----- DATA FOR PROCESSING

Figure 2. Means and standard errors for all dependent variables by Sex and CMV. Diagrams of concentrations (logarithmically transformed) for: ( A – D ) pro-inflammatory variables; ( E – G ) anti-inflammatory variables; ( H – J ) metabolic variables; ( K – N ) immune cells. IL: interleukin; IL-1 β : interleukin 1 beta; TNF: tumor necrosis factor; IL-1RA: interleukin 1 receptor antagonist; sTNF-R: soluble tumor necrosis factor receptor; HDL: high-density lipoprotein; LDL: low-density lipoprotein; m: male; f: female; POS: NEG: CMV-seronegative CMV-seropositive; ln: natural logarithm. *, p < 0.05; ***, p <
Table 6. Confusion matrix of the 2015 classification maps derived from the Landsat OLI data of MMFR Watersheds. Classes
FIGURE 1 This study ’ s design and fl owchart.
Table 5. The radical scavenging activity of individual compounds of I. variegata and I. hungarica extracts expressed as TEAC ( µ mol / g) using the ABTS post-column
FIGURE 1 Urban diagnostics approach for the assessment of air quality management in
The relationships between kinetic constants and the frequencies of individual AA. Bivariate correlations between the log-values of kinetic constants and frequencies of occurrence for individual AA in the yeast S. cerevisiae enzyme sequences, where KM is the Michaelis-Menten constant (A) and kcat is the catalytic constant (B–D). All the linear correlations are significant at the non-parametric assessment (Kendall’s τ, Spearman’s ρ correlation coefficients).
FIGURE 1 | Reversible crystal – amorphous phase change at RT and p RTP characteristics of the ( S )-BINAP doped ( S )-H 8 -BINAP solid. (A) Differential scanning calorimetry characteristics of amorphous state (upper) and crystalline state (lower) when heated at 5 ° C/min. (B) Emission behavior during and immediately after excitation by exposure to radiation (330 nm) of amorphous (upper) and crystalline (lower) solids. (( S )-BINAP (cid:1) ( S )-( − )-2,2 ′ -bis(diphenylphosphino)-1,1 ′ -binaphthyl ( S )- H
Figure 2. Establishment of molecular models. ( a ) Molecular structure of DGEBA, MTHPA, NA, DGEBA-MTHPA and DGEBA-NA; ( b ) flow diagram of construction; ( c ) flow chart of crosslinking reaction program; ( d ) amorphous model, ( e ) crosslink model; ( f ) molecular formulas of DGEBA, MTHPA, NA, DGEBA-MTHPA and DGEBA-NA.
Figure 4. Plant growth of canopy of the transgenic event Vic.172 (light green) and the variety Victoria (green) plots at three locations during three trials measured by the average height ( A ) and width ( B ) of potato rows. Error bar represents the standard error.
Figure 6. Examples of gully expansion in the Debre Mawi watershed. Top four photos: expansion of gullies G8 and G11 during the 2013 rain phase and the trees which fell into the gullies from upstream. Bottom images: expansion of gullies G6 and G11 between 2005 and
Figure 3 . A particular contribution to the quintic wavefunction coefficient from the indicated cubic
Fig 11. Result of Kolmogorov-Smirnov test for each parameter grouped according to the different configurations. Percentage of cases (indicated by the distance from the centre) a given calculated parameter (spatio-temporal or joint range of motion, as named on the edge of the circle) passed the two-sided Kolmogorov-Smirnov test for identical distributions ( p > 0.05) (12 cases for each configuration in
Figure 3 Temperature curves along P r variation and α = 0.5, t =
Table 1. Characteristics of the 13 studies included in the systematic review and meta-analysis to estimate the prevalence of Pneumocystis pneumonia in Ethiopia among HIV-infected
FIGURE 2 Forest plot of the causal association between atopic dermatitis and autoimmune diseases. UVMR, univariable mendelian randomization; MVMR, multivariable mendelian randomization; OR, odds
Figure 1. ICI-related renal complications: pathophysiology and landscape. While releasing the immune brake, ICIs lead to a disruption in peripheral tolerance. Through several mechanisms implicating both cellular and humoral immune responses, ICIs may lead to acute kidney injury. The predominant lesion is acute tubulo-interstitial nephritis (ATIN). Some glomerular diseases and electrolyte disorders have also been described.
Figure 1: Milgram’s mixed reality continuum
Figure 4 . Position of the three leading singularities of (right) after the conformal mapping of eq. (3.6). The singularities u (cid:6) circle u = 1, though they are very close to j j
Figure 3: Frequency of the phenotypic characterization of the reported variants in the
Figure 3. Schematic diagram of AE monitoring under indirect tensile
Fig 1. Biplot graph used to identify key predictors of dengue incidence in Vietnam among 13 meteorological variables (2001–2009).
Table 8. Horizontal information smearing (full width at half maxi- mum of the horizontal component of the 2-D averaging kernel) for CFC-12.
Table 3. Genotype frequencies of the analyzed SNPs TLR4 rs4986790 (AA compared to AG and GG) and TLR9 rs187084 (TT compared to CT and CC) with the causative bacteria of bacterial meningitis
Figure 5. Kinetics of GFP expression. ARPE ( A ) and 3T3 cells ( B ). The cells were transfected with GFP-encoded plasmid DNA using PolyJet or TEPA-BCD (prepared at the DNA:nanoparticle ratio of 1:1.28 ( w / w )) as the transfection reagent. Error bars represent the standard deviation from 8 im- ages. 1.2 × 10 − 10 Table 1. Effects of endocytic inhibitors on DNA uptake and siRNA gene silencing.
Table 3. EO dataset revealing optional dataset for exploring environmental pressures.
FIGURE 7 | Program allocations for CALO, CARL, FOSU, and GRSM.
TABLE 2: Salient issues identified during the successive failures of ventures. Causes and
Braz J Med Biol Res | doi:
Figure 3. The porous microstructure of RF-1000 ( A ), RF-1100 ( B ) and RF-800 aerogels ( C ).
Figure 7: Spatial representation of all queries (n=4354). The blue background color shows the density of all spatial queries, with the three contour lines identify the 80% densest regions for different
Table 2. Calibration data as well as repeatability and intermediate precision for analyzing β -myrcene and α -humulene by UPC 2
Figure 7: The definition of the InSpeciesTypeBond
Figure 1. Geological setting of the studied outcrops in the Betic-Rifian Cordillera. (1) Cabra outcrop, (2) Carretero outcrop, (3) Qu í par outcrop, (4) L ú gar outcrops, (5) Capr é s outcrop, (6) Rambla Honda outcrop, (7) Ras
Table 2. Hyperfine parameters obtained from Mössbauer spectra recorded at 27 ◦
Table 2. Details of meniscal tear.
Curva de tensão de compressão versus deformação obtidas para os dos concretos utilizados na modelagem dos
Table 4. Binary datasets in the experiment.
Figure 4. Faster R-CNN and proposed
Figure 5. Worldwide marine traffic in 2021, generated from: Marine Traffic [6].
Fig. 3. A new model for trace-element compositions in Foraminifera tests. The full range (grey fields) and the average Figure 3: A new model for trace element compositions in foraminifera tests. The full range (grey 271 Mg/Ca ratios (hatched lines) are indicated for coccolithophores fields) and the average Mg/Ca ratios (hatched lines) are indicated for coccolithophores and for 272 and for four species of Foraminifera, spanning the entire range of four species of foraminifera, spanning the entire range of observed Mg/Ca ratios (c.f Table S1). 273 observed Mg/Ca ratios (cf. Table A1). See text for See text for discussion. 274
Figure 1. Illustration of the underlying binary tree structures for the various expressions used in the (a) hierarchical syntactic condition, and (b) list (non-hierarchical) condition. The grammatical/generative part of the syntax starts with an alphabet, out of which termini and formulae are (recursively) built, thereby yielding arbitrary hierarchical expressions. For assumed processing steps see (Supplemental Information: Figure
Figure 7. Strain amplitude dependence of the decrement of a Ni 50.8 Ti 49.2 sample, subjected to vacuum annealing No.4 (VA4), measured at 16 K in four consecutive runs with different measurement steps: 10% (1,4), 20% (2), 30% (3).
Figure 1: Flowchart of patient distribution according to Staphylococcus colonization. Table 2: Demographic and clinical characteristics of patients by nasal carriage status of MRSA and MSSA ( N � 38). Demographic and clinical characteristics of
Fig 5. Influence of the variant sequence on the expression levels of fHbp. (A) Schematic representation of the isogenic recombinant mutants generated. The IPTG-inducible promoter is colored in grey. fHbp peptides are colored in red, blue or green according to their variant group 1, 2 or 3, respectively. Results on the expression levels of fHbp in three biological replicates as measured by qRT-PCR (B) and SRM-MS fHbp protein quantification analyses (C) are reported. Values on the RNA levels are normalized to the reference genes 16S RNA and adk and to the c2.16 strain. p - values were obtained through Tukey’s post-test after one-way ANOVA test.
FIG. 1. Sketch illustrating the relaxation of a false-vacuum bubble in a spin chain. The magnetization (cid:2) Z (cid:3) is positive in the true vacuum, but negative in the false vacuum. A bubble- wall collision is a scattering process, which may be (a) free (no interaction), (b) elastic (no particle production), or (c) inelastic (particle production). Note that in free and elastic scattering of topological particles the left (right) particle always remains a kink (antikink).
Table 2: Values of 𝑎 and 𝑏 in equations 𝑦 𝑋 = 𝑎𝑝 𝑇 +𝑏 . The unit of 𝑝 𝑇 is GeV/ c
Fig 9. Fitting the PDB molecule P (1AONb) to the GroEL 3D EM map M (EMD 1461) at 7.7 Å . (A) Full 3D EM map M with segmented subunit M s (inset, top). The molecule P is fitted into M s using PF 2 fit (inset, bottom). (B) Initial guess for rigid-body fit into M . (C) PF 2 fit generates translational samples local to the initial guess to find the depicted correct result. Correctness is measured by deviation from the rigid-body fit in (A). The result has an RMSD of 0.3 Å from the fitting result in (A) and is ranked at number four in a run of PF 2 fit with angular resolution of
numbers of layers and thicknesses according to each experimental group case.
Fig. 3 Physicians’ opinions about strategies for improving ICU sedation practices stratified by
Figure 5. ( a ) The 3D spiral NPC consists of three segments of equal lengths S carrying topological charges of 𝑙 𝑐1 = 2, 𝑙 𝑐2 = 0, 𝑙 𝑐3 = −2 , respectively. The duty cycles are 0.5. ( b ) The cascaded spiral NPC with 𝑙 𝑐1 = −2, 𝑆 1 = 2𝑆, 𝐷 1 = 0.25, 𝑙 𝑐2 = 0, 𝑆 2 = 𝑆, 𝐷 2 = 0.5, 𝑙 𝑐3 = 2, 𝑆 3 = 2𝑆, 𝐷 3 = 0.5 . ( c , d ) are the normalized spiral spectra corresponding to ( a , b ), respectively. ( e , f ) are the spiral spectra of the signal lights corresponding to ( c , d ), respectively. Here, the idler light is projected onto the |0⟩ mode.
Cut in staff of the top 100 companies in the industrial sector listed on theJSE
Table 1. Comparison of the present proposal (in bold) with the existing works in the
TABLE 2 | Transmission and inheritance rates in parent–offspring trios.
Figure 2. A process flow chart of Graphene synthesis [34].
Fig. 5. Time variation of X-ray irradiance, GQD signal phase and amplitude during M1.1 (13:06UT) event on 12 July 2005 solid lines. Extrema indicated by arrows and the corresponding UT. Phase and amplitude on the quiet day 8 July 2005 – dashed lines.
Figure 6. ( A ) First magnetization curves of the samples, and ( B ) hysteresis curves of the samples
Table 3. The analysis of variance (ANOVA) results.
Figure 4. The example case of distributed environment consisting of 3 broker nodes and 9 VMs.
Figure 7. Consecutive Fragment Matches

----------

Could you transcribe the entries above word for word, from the line with "Figure 7: Spatial" down to the line with "Figure 1. Geological", keeping both?

*ANSWER BOX*
Figure 7: Spatial representation of all queries (n=4354). The blue background color shows the density of all spatial queries, with the three contour lines identify the 80% densest regions for different
Table 2. Calibration data as well as repeatability and intermediate precision for analyzing β -myrcene and α -humulene by UPC 2
Figure 7: The definition of the InSpeciesTypeBond
Figure 1. Geological setting of the studied outcrops in the Betic-Rifian Cordillera. (1) Cabra outcrop, (2) Carretero outcrop, (3) Qu í par outcrop, (4) L ú gar outcrops, (5) Capr é s outcrop, (6) Rambla Honda outcrop, (7) Ras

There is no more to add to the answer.